Tetrahydrobiopterin is an essential cofactor for NOS enzymes to synthesize NO. It has been suggested that reduced intrahepatic tetrahydrobiopterin decreases intrahepatic NO and contributes to increase hepatic vascular resistance and portal pressure in cirrhosis. The main aim of the study was to evaluate the effect of tetrahydrobiopterin supplementation in portal pressure in CCl4 cirrhotic rats.


Cirrhotic rats received vehicle or tetrahydrobiopterin (10mg/kg/day i.p.) for 3 days. Hepatic and systemic hemodynamics and hepatic tetrahydrobiopterin, NOS activity and cGMP levels were measured. In addition, hepatic and systemic hemodynamics were evaluated in normal rats in which tetrahydrobiopterin deficiency was induced by administrating 2,4-diamino-6-hydroxy-pyrimidine (DAHP) for 8h.
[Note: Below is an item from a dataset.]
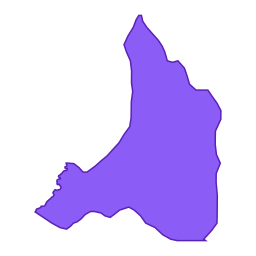 Pochon, Ryanggang, North Korea (Mercator projection)
{"feature_id": "82179303B51146356154870", "entity_name": "Pochon", "entity_type": "district", "adm_level": 2, "iso_a3": "PRK", "parent_name": "North Korea", "parent_adm1": "Ryanggang", "projection": "mercator", "projection_center": [128.323, 41.648], "detail": "fine", "context": "isolated", "style": "filled", "palette": "violet", "viewbox_px": 256, "rotation_deg": 0, "n_neighbors": 0, "source": "geoboundaries", "source_scale": "gbopen_adm2", "svg_char_len": 4251}
<svg xmlns="http://www.w3.org/2000/svg" viewBox="0 0 256 256"><path d="M70.6,226.2L73.3,223.2L77.2,221.8L81.2,218.8L85.2,214.5L90.5,211.5L94.5,211.5L101.1,213.0L105.0,215.9L110.2,217.4L114.2,214.4L119.6,210.1L128.8,207.1L134.1,210.0L140.6,215.9L145.8,223.2L155.0,227.5L162.8,234.8L170.7,239.2L177.3,240.6L190.5,240.6L205.6,240.6L203.7,239.2L211.7,230.4L217.0,223.1L217.2,210.0L217.3,195.4L216.1,182.2L216.2,173.5L220.3,163.2L216.4,154.5L215.2,144.2L215.4,131.1L220.8,119.3L220.9,110.6L217.0,103.2L211.8,95.9L207.9,90.1L201.3,90.1L196.0,90.1L189.5,84.2L186.9,75.4L184.4,68.1L177.9,60.8L172.6,62.3L167.3,60.8L164.8,52.0L162.2,46.2L158.3,40.3L151.8,33.0L146.6,27.1L142.7,21.2L141.8,17.1L141.4,15.4L138.8,15.4L136.1,19.8L133.4,27.1L128.0,35.9L124.0,44.7L126.5,52.0L130.4,60.8L131.6,71.1L131.5,82.8L132.7,91.6L131.3,101.9L131.2,110.6L131.1,118.0L129.7,126.7L124.3,134.1L119.0,142.8L113.6,148.7L107.0,156.0L101.6,160.4L95.0,166.3L87.0,172.1L83.0,172.1L79.1,167.7L73.8,163.6L66.2,163.0L66.2,163.5L66.2,163.9L66.3,164.1L66.4,164.4L66.6,164.6L66.9,165.0L67.0,165.3L66.9,165.7L66.9,165.8L66.7,166.0L66.4,166.4L66.3,166.5L66.1,166.6L65.9,166.7L65.7,166.7L65.4,166.7L65.2,166.7L65.1,166.8L65.0,167.0L65.0,167.5L65.1,167.9L65.2,168.1L65.3,168.3L65.4,168.5L65.6,168.6L66.0,168.6L66.5,168.6L66.9,168.6L67.1,168.6L67.3,168.6L67.4,168.8L67.4,169.1L67.3,169.3L67.3,169.5L67.1,169.8L67.0,170.0L66.8,170.2L66.6,170.4L66.4,170.5L66.1,170.6L65.9,170.6L65.6,170.6L65.3,170.6L65.0,170.6L64.7,170.6L64.2,170.8L63.8,171.0L63.6,171.2L63.4,171.3L63.3,171.5L63.1,171.7L63.0,171.8L62.9,172.0L62.7,172.3L62.6,172.5L62.4,172.8L62.1,173.0L61.9,173.2L61.7,173.3L61.3,173.6L61.2,173.7L61.1,173.8L60.9,174.0L60.8,174.3L60.7,174.4L60.6,174.5L60.4,174.8L60.2,174.9L59.9,175.0L59.7,175.1L59.4,175.1L59.2,175.3L58.9,175.5L58.7,175.7L58.6,175.9L58.5,176.1L58.5,176.4L58.5,176.6L58.6,176.8L58.7,177.0L58.9,177.1L59.0,177.2L59.2,177.3L59.3,177.4L59.5,177.5L59.8,177.7L60.0,177.7L60.1,177.8L60.3,178.0L60.4,178.3L60.4,178.6L60.3,178.8L60.2,179.0L59.9,179.1L59.6,179.1L59.4,179.1L59.2,179.1L58.8,179.1L58.6,179.1L58.3,179.2L58.2,179.3L57.9,179.5L57.6,179.7L57.4,179.8L57.2,180.0L57.0,180.3L56.9,180.6L56.9,180.9L56.9,181.2L56.9,181.4L57.0,181.6L57.1,181.8L57.1,182.1L57.2,182.3L57.1,182.7L57.1,183.0L57.0,183.3L57.0,183.7L57.0,183.8L57.1,184.0L57.3,184.4L57.5,184.5L57.8,184.7L58.0,184.7L58.4,184.5L58.5,184.3L58.8,184.3L59.1,184.3L59.4,184.5L59.6,184.7L59.7,184.8L59.8,185.1L59.9,185.4L59.9,185.6L60.1,185.8L60.3,186.0L60.5,186.2L60.6,186.4L60.8,186.6L60.8,186.8L61.0,187.0L61.0,187.6L60.9,187.8L60.9,188.0L60.7,188.4L60.6,188.6L60.4,188.9L60.2,189.1L60.0,189.3L59.8,189.4L59.7,189.5L59.4,189.7L59.2,189.7L58.9,189.8L58.6,189.7L58.2,189.8L57.8,190.0L57.5,190.1L57.3,190.1L57.1,190.2L56.9,190.3L56.6,190.3L56.4,190.3L56.3,190.2L56.1,190.1L55.8,190.1L55.7,190.0L55.6,189.8L55.4,189.7L55.1,189.7L55.0,189.9L54.8,190.1L54.6,190.3L54.3,190.6L54.2,190.8L53.9,191.1L53.7,191.3L53.5,191.7L53.3,191.9L53.2,192.1L53.2,192.3L53.0,192.6L53.1,192.8L53.1,193.0L53.2,193.5L53.4,193.7L53.4,193.9L53.5,194.1L53.6,194.3L53.8,194.5L53.9,194.8L53.9,195.1L53.9,195.4L53.8,195.6L53.7,195.8L53.4,196.0L53.2,196.3L53.0,196.6L52.9,196.7L52.7,196.8L52.4,196.9L52.2,197.0L51.8,197.1L51.7,197.3L51.4,197.6L51.2,197.8L50.9,198.1L50.8,198.3L50.6,198.5L50.4,198.7L50.2,198.9L50.1,199.0L49.9,199.1L49.6,199.3L49.4,199.5L49.1,199.7L48.9,199.8L48.8,200.1L48.6,200.3L48.4,200.4L48.2,200.6L47.9,200.8L47.7,200.9L47.5,201.1L47.4,201.2L47.2,201.4L47.1,201.6L46.8,201.8L46.7,202.0L46.4,202.4L46.4,202.6L46.4,202.8L46.3,203.1L46.2,203.3L46.0,203.5L45.8,203.7L45.7,203.9L45.6,204.2L45.5,204.4L45.3,204.6L45.2,204.9L45.1,205.1L45.0,205.3L44.9,205.5L44.7,205.8L44.3,206.1L44.1,206.1L43.9,206.2L43.6,206.2L43.3,206.2L43.1,206.2L42.9,206.2L42.6,206.2L42.4,206.3L42.2,206.3L41.8,206.2L41.6,206.2L41.3,206.1L41.2,206.2L41.1,206.3L41.1,206.6L41.0,206.8L40.8,207.2L40.6,207.3L40.4,207.5L40.1,207.7L39.8,207.9L39.5,208.0L39.3,208.2L39.0,208.3L38.7,208.4L38.3,208.5L38.0,208.5L37.7,208.6L37.4,208.7L37.2,208.8L36.9,208.9L36.7,209.1L36.5,209.3L36.3,209.5L36.3,209.8L36.1,210.1L36.1,210.3L36.0,210.6L35.8,210.9L35.6,211.3L35.4,211.5L35.1,211.9L52.2,223.3L60.0,227.6L66.6,229.1L70.6,226.2Z" fill="#8b5cf6" stroke="#5b21b6" stroke-width="1.5"/></svg>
In cirrhotic rats, tetrahydrobiopterin administration increased liver NOS activity and cGMP levels and markedly and significantly reduced portal pressure. Amelioration of portal hypertension was associated with a normalization of arterial pressure. In normal rats DAHP decreased hepatic tetrahydrobiopterin and NOS activity and increased hepatic vascular tone. These effects of DAHP administration were corrected by tetrahydrobiopterin supplementation.


The present study shows that tetrahydrobiopterin markedly reduces portal hypertension and improves systemic hemodynamics in cirrhotic rats. These data support the concept that tetrahydrobiopterin supplementation may represent a new therapeutic strategy for portal hypertension.